Source excerpt:
Russia’s Long Love Affair with Space
It started with Utopian dreams and rocketeers.
On a rickety commuter train heading out of wintry Moscow, Sergei Samburov was explaining why his country’s fascination with space has been so deep and enduring. The great-grandson of Konstantin Tsiolkovsky, the “father” of Russian cosmonautics, Samburov (pronounced sam-BUR-off) is the president of the Tsiolkovsky Fund in Moscow, a group that educates young Russians about Tsiolkovsky’s contributions by re-publishing his works, holding seminars, and sponsoring competitions in schools. He had invited me to the city of Kaluga, where Tsiolkovsky lived in the last years of his life, to show me some of the great man’s papers and books. A short, gregarious man in his mid-50s, Samburov spoke with conviction about the future of Russian space travel. “Space is part of the Russian soul!” he exclaimed, as a snow-capped landscape passed by the train window. “This is why thousands of average Russians contributed money to save the Mir space station when it was ready to fall from orbit.”
Each year during the annual Tsiolkovsky conference in Kaluga, a mid-size industrial city 100 miles south of Moscow, Russian space enthusiasts and historians analyze the interest in space that gripped the Soviet citizenry in the years after the 1917 revolution. Still years away from the horrors of the Stalinist era, the 1920s were a brief period of hope for many Soviets. For them, one bright future lay in the concept of space travel depicted in dozens of books and hundreds of articles in popular journals, in the paintings of major artists, in the fiction of famous writers, in exhibitions of rocket and spaceship models, and even in the burgeoning Soviet film industry. The fad had a distinctly ramshackle feel to it, with the zany and the serious competing for the same column space in newspapers. Some enthusiasts volunteered to fly rockets to the moon, while others put their faith in the possibility of space travel as a kind of salvation from problems on Earth. The first great generation of Soviet space designers, including Sergei Korolev and Valentin Glushko, came of age during the 1920s.

Dataset extract:
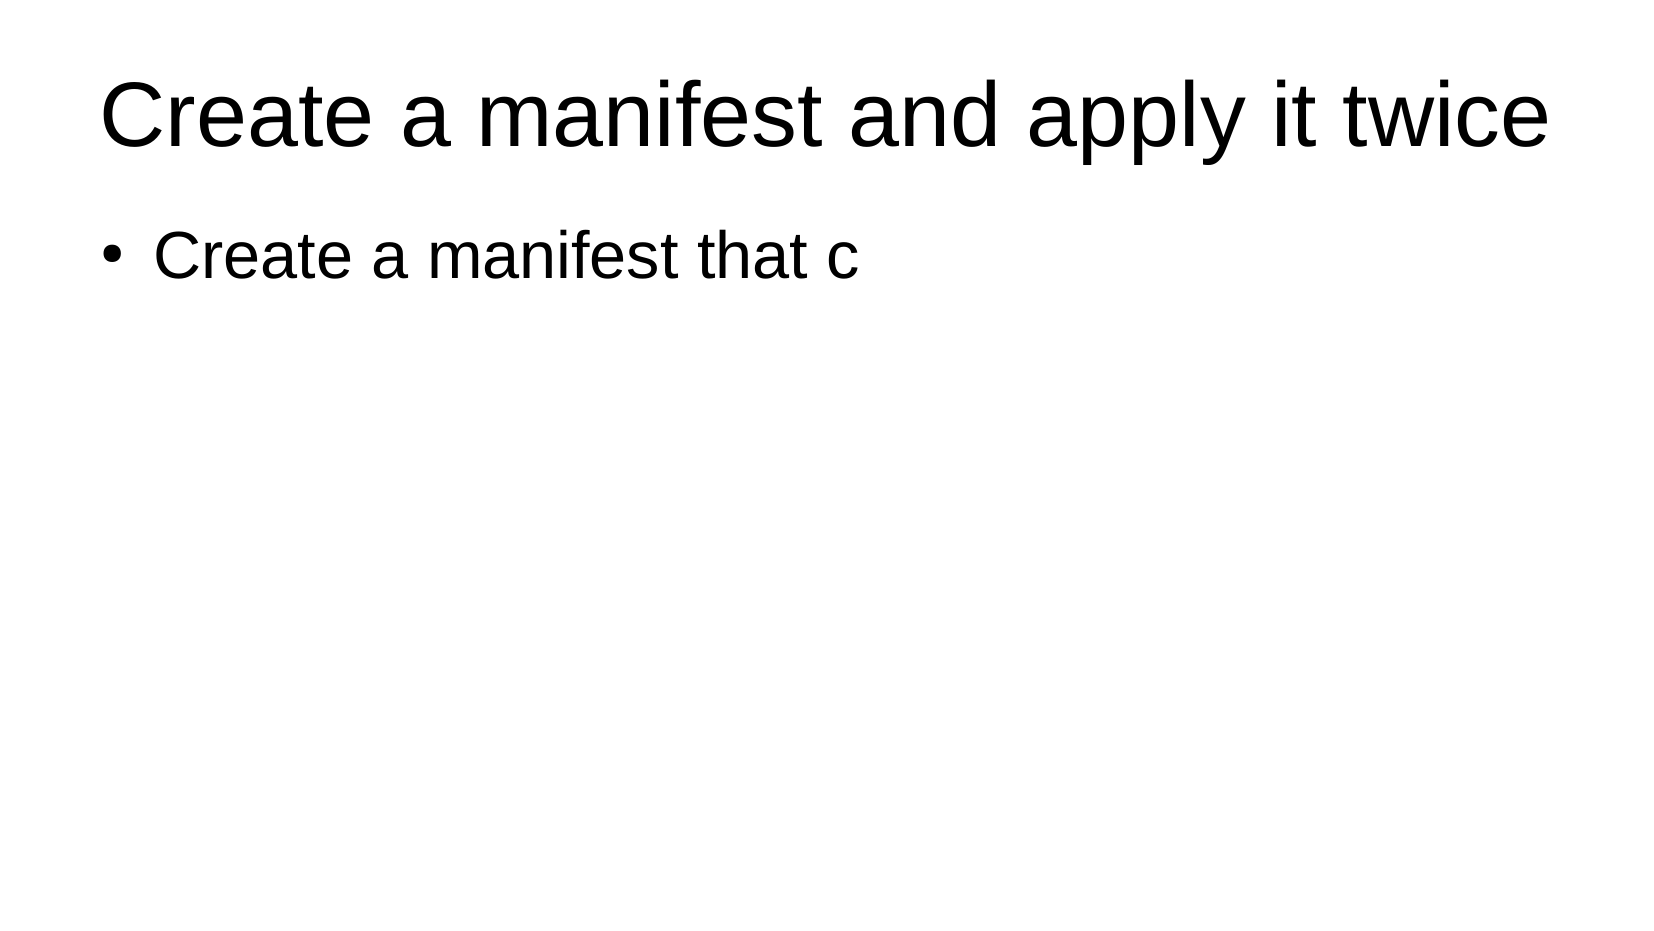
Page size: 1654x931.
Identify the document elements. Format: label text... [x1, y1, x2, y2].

list Create a manifest that c [82, 217, 1571, 758]
title Create a manifest and apply it twice [82, 37, 1571, 193]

Written exercise:
Answer these questions from the article on Russia's interest in space:
(a) How does the Tsiolkovsky Fund educate young Russians about Tsiolkovsky's contributions?
(b) Where is Kaluga located relative to Moscow?
(c) Which two Soviet space designers does the article name as having come of age during the 1920s?

Reply to the task:
(a) It re-publishes his works, holds seminars, and sponsors competitions in schools.
(b) Kaluga is 100 miles south of Moscow.
(c) Sergei Korolev and Valentin Glushko.